▶ EXTRACTED ENTRIES
== Segment start ==

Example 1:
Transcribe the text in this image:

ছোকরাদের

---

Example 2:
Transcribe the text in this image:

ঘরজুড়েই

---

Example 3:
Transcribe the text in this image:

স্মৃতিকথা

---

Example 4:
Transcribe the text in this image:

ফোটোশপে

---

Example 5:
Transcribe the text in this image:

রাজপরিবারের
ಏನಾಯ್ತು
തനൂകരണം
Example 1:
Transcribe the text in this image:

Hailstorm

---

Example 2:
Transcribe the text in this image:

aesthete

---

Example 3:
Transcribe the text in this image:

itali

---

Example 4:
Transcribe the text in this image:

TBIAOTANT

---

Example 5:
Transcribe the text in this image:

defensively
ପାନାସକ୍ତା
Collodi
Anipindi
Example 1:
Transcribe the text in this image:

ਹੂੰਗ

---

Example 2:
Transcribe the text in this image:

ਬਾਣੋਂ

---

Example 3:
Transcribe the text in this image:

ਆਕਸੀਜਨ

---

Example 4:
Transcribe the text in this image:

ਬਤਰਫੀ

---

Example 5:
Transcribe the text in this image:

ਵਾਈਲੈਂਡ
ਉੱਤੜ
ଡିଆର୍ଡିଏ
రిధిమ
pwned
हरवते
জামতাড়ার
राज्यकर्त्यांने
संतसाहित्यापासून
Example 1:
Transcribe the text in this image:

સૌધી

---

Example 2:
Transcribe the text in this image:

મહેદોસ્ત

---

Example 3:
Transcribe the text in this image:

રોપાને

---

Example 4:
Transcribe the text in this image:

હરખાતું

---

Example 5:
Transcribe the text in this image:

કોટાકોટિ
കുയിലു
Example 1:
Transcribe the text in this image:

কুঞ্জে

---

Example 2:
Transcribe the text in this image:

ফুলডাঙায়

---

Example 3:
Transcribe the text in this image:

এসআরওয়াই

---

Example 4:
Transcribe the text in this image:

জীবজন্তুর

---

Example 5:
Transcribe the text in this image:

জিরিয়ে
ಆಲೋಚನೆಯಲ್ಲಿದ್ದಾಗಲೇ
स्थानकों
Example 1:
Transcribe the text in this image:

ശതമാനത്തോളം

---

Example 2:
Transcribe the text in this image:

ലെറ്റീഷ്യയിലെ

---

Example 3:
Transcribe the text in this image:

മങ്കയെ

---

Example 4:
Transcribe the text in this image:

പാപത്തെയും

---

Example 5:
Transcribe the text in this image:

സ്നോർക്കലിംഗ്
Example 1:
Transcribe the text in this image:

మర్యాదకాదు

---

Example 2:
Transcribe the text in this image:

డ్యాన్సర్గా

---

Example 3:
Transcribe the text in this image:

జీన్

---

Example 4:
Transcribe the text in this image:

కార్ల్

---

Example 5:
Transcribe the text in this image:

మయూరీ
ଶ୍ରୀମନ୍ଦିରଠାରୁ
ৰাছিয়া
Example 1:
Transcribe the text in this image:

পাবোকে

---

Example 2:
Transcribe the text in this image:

== Segment end ==

▶ YOUR ASSIGNMENT
A faithful retyping of every entry above is the task.

▶ THE ANSWER
Example 1:
Transcribe the text in this image:

ছোকরাদের

---

Example 2:
Transcribe the text in this image:

ঘরজুড়েই

---

Example 3:
Transcribe the text in this image:

স্মৃতিকথা

---

Example 4:
Transcribe the text in this image:

ফোটোশপে

---

Example 5:
Transcribe the text in this image:

রাজপরিবারের
ಏನಾಯ್ತು
തനൂകരണം
Example 1:
Transcribe the text in this image:

Hailstorm

---

Example 2:
Transcribe the text in this image:

aesthete

---

Example 3:
Transcribe the text in this image:

itali

---

Example 4:
Transcribe the text in this image:

TBIAOTANT

---

Example 5:
Transcribe the text in this image:

defensively
ପାନାସକ୍ତା
Collodi
Anipindi
Example 1:
Transcribe the text in this image:

ਹੂੰਗ

---

Example 2:
Transcribe the text in this image:

ਬਾਣੋਂ

---

Example 3:
Transcribe the text in this image:

ਆਕਸੀਜਨ

---

Example 4:
Transcribe the text in this image:

ਬਤਰਫੀ

---

Example 5:
Transcribe the text in this image:

ਵਾਈਲੈਂਡ
ਉੱਤੜ
ଡିଆର୍ଡିଏ
రిధిమ
pwned
हरवते
জামতাড়ার
राज्यकर्त्यांने
संतसाहित्यापासून
Example 1:
Transcribe the text in this image:

સૌધી

---

Example 2:
Transcribe the text in this image:

મહેદોસ્ત

---

Example 3:
Transcribe the text in this image:

રોપાને

---

Example 4:
Transcribe the text in this image:

હરખાતું

---

Example 5:
Transcribe the text in this image:

કોટાકોટિ
കുയിലു
Example 1:
Transcribe the text in this image:

কুঞ্জে

---

Example 2:
Transcribe the text in this image:

ফুলডাঙায়

---

Example 3:
Transcribe the text in this image:

এসআরওয়াই

---

Example 4:
Transcribe the text in this image:

জীবজন্তুর

---

Example 5:
Transcribe the text in this image:

জিরিয়ে
ಆಲೋಚನೆಯಲ್ಲಿದ್ದಾಗಲೇ
स्थानकों
Example 1:
Transcribe the text in this image:

ശതമാനത്തോളം

---

Example 2:
Transcribe the text in this image:

ലെറ്റീഷ്യയിലെ

---

Example 3:
Transcribe the text in this image:

മങ്കയെ

---

Example 4:
Transcribe the text in this image:

പാപത്തെയും

---

Example 5:
Transcribe the text in this image:

സ്നോർക്കലിംഗ്
Example 1:
Transcribe the text in this image:

మర్యాదకాదు

---

Example 2:
Transcribe the text in this image:

డ్యాన్సర్గా

---

Example 3:
Transcribe the text in this image:

జీన్

---

Example 4:
Transcribe the text in this image:

కార్ల్

---

Example 5:
Transcribe the text in this image:

మయూరీ
ଶ୍ରୀମନ୍ଦିରଠାରୁ
ৰাছিয়া
Example 1:
Transcribe the text in this image:

পাবোকে

---

Example 2:
Transcribe the text in this image:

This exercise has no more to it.